INFORMATION →
+ + + + +
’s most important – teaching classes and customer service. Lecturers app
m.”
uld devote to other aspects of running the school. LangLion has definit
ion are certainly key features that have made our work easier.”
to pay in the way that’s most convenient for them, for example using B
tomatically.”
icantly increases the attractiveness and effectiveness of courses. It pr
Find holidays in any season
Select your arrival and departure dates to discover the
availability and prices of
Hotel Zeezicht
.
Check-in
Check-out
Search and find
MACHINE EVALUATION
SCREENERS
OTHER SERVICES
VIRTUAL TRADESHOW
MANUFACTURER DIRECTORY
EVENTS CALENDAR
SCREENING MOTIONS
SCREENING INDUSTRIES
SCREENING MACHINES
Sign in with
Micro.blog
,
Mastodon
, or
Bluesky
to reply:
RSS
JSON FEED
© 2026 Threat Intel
+ + + + +
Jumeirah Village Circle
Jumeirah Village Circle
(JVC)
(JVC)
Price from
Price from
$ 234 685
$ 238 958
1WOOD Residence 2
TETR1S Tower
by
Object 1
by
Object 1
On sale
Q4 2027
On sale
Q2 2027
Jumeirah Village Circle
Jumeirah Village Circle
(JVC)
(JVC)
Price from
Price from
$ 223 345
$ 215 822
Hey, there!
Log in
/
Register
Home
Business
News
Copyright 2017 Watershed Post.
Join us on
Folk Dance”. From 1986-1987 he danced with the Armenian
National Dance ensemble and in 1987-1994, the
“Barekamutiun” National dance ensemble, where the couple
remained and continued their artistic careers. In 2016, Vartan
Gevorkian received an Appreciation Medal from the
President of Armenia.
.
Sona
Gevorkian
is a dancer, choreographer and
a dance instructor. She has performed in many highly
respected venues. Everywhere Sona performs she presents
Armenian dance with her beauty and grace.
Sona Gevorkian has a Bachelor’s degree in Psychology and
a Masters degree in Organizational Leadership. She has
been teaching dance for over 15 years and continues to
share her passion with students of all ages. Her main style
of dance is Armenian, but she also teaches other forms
+ + + + +
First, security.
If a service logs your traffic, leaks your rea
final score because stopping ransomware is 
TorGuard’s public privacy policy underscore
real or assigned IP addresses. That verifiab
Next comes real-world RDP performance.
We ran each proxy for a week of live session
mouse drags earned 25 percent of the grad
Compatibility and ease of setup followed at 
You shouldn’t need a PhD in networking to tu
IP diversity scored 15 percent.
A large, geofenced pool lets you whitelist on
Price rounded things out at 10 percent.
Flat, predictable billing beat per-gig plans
+ + + + +
EXERCISE → Give again exactly, and only, the lines above starting at the one with "SCREENING INDUSTRIES" and ending at the one with "2026 Threat Intel".

ANSWER SPACE →
SCREENING INDUSTRIES
SCREENING MACHINES
Sign in with
Micro.blog
,
Mastodon
, or
Bluesky
to reply:
RSS
JSON FEED
© 2026 Threat Intel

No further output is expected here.